Which microarchitecture cares about switching PD/PS? To my knowledge, no Intel architecture cares. Do any of the AMD architectures care?

It tends to be only the 'weird mixture' PS/PD domain shifts that cause a stall: VADDPS then VMULPD, that kind of thing - shuffles and bitops tend to be more forgiving (and more easy to fix.)

Which microarchitecture cares about switching PD/PS? To my knowledge, no Intel architecture cares. Do any of the AMD architectures care?

It tends to be only the 'weird mixture' PS/PD domain shifts that cause a stall: VADDPS then VMULPD, that kind of thing - shuffles and bitops tend to be more forgiving (and more easy to fix.)

http://www.agner.org/optimize/microarchitecture.pdf, "21 AMD Bobcat and Jaguar pipeline", page 222:

21.9 Data delay between differently typed instructions
...
There is a penalty of 40 clock cycles when the output of a floating point calculation is input
to a floating point calculation with a different precision, for example if the output of a double
precision floating point addition is input to a single precision addition. This has hardly any
practical significance since such a sequence is most likely to be a programming error, but it
indicates that the processor stores extra information about floating point numbers beyond
the 128 bits in an XMM register.

Which microarchitecture cares about switching PD/PS? To my knowledge, no Intel architecture cares. Do any of the AMD architectures care?

It tends to be only the 'weird mixture' PS/PD domain shifts that cause a stall: VADDPS then VMULPD, that kind of thing - shuffles and bitops tend to be more forgiving (and more easy to fix.)

The AMD 17h Optimization Guide has this to say:

"Try to use consistent data types for instructions operating on the same data. For example, use
VANDPS, VMAXPS, and so on when consuming the output of MULPS."

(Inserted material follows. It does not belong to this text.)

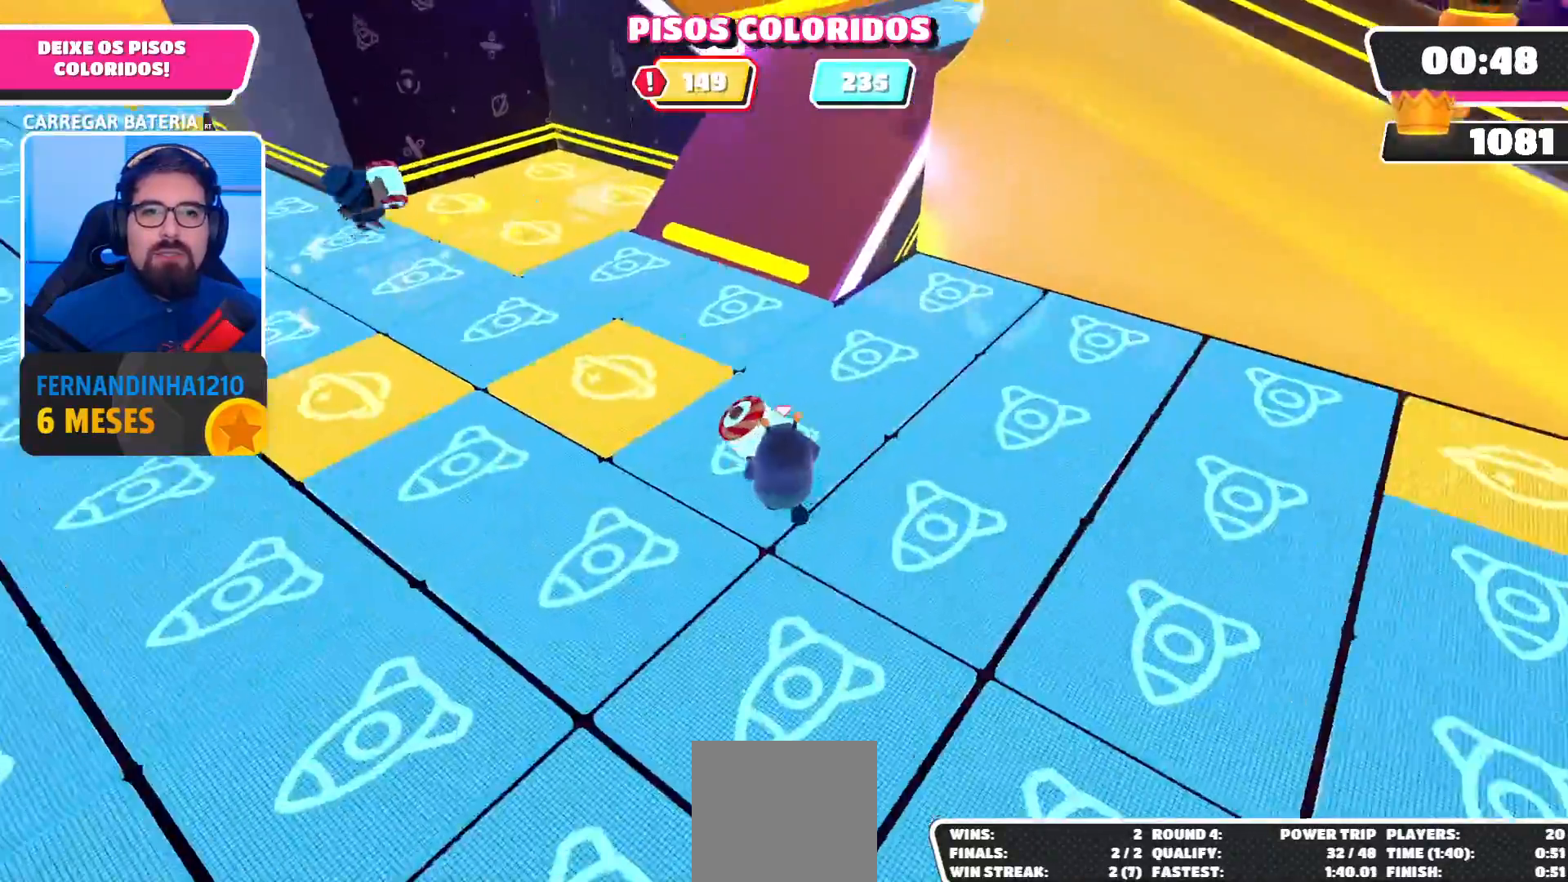
Gameplay with a controller (Xbox layout); each line is a JSON object with the inputs held at the frame after it (dt_ms = milliseconds from this image to that frame). "events" lists button and stick changes between this image and that frame as [ms after this image, input, new state], when the widget could be followed in between. Not read: L3 R3.
{"dt_ms": 500, "buttons": ["R2"], "left_stick": "up-left", "right_stick": "left", "events": [[167, "right_stick", "center"], [467, "right_stick", "left"]]}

The inclusion of VANDPS in that list makes me think all such domain crossings may incur a penalty.
I have not seen an explicit list anywhere of what is and is not bad. A VADDPD feeding a VANDPS
is probably not a programming error but it would incur a penalty.

Which microarchitecture cares about switching PD/PS? To my knowledge, no Intel architecture cares. Do any of the AMD architectures care?

It tends to be only the 'weird mixture' PS/PD domain shifts that cause a stall: VADDPS then VMULPD, that kind of thing - shuffles and bitops tend to be more forgiving (and more easy to fix.)

The AMD 17h Optimization Guide has this to say:

"Try to use consistent data types for instructions operating on the same data. For example, use
VANDPS, VMAXPS, and so on when consuming the output of MULPS."

The inclusion of VANDPS in that list makes me think all such domain crossings may incur a penalty.
I have not seen an explicit list anywhere of what is and is not bad. A VADDPD feeding a VANDPS
is probably not a programming error but it would incur a penalty.

We do our hardest to keep to the same domain already - like I said on PR38157 bitops and (some) unpacks/shuffles are already handled but we can always do more (patches welcome!).

test/CodeGen/X86/oddshuffles.ll
1317

TBH, this would be better if we stayed purely in the float domain.

Rebase again

RKSimon accepted this revision.Jul 20 2018, 3:24 AM

LGTM - this isn't introducing any more domain switches than what is already present., although as you mentioned there is still room for improvement.

This revision is now accepted and ready to land.Jul 20 2018, 3:24 AM

Ditto. Just wanted to clarify that I think this is fine. Thanks for a good discussion!

This revision was automatically updated to reflect the committed changes.